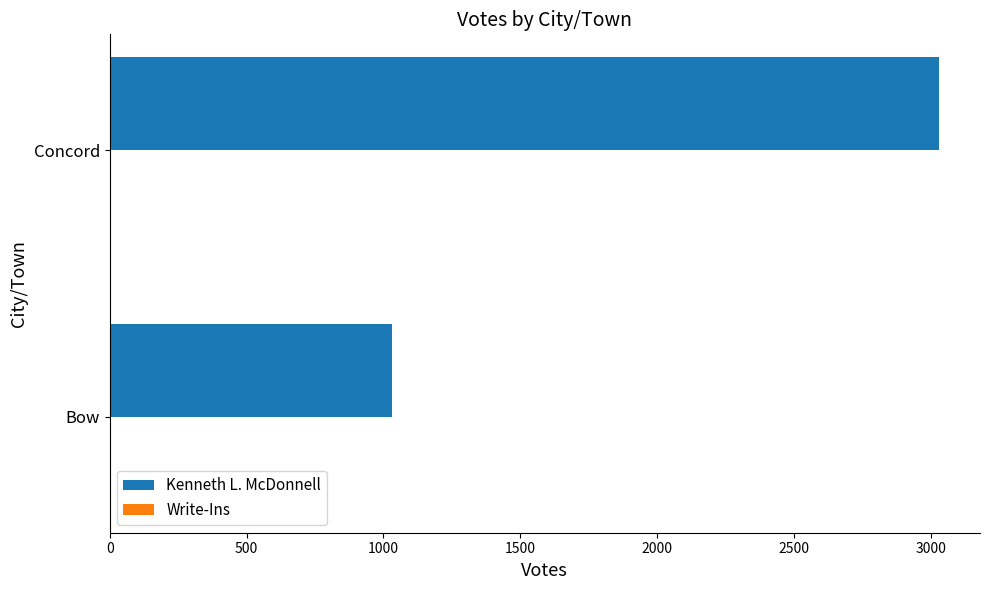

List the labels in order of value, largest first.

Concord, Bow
______________________________
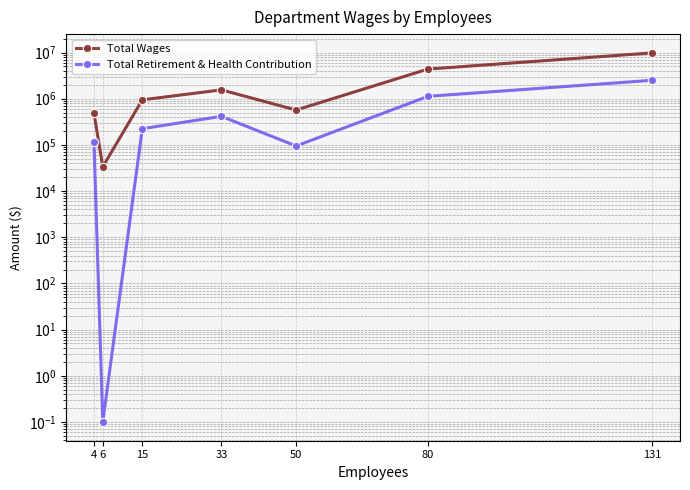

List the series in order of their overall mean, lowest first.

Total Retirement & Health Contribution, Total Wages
______________________________
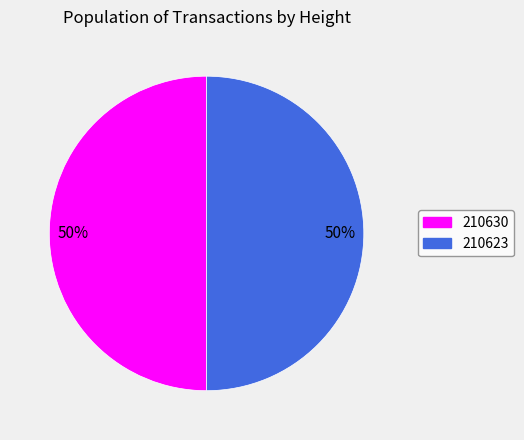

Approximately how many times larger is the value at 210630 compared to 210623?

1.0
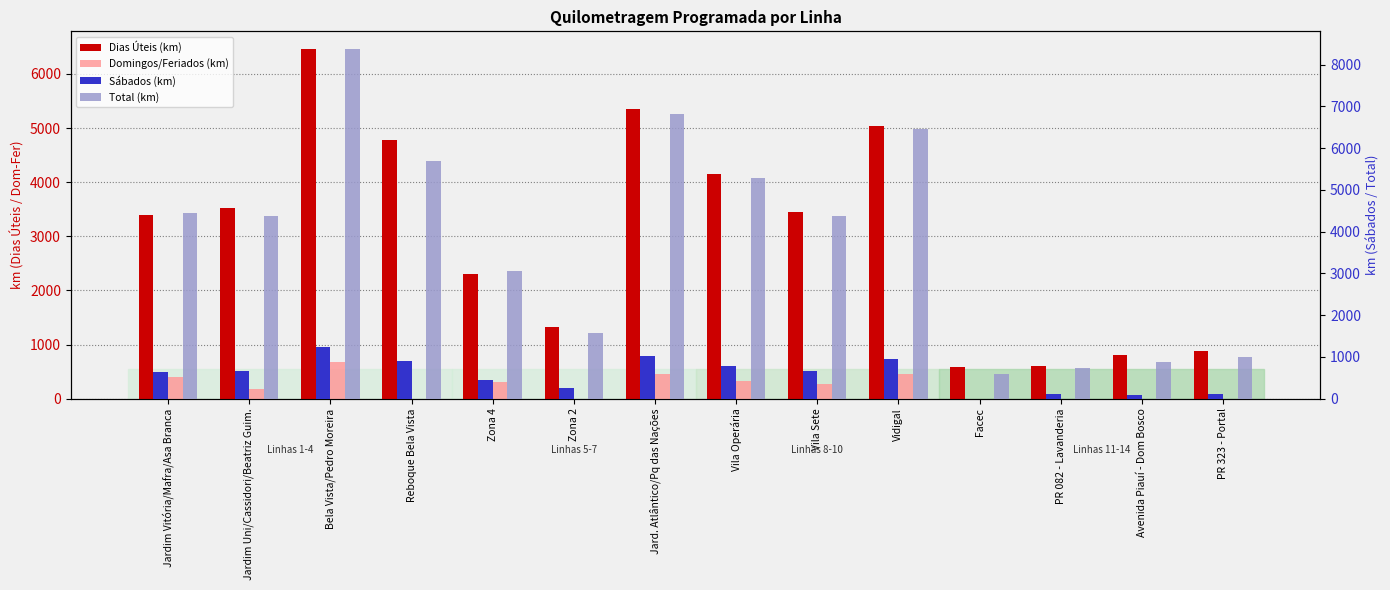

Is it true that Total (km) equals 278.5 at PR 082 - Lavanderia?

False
______________________________
● WHAT NEEDS TO BE DONE
Count the lines in the rows above that contain the string "first", matching case exactly. Reply with only the number.

● ANSWER SECTION
2